EUROPEAN Union governments yesterday dismissed British objections to a draconian crackdown on hedge funds and private equity houses, and threw their weight behind tough new regulations.
The move comes as a major blow for George Osborne, who opposes the plans but had already resigned himself to defeat in the face of overwhelming support from other EU finance ministers.
The chancellor insisted that yesterday’s qualified majority vote in favour of the Alternative Investment Fund Manager (AIFM) directive was not a total defeat, insisting there was “still much to play for” when the law is debated by member states, MEPs and eurocrats.
He said that the new rules were “not entirely consistent with the single market” which stipulates that there should be open business conditions throughout the European Union, adding that hedge funds “should have access to the whole of Europe”.
Chief among the hedge fund industry’s concerns is the “third country rule” which would restrict European Union investors from investing in non-EU funds. The proposal that was supported by finance ministers yesterday would allow individual member states to decide whether a non-EU fund can be marketed within their borders, instead of allowing funds to market their products across the EU.

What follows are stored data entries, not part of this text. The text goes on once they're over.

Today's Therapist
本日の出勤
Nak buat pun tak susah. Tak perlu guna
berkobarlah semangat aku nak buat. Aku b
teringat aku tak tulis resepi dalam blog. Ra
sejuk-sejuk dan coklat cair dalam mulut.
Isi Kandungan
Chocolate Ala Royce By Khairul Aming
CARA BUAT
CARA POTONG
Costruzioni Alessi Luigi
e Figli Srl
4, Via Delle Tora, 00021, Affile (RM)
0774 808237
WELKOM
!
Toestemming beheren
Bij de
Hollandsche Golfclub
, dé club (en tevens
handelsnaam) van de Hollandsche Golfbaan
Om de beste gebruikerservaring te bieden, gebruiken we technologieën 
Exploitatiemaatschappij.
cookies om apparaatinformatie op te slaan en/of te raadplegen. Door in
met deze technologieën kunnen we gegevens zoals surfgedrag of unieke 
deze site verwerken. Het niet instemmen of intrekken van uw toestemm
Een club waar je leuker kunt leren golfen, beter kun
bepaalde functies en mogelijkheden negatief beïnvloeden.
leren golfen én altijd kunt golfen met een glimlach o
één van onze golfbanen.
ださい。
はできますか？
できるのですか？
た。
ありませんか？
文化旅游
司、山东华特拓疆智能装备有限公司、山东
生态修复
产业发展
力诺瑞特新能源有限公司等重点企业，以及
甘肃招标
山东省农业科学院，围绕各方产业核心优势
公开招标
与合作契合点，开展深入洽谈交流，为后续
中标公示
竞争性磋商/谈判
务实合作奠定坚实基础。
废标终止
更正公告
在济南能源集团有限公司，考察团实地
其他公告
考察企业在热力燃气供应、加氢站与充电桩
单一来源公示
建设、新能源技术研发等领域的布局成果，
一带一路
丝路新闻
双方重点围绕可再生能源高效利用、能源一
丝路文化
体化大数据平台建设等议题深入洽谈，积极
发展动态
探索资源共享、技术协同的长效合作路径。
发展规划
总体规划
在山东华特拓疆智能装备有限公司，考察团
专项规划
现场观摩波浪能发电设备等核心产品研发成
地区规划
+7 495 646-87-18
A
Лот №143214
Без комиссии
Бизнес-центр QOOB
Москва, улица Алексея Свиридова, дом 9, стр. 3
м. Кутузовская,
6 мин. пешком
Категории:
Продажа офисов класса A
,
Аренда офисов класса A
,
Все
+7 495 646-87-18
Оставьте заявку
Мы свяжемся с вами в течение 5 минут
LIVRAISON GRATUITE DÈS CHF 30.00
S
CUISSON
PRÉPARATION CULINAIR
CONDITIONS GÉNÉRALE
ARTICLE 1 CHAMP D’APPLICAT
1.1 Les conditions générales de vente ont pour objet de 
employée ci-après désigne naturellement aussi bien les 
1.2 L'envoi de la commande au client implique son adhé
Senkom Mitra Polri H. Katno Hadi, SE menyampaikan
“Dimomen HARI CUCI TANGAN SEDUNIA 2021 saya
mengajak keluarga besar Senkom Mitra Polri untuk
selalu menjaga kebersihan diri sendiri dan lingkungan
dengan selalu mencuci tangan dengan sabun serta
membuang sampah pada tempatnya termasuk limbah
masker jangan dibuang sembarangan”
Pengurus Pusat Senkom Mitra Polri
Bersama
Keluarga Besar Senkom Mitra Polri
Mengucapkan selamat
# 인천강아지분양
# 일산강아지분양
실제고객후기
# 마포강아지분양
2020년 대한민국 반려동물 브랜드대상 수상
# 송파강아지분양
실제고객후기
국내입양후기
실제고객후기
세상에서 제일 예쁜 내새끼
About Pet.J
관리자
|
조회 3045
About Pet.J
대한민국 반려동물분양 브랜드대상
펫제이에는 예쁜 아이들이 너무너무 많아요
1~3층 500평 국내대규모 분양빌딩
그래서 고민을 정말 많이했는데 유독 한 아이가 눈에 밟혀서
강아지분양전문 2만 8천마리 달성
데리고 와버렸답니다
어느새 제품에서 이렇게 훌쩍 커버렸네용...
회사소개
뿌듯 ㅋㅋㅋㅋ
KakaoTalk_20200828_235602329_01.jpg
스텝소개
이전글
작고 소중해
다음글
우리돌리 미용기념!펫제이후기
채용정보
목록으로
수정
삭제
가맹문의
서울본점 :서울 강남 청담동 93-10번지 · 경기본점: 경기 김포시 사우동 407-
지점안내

Such a rule could hurt hedge funds in London, as lots of managers are domiciled in offshore jurisdictions like Jersey for tax purposes. It would also make it harder for US-based hedge funds to attract European investors. Critics of the “third country” rules say they will restrict investor choice, push down pension fund returns and make Europe less competitive.
Meanwhile, Osborne yesterday demanded a total freeze on the European Union’s budget for 2011, in a sign of the tough negotiating stance he is expected to adopt when it comes to Europe. He said it was unacceptable for Brussels to increase its budget by six per cent while member states were being forced to cut public spending.
“I put it that there should be a cash freeze for 2011 in the budget, given what many member states are having to do,” Osborne said on his first day representing the new coalition government in Europe.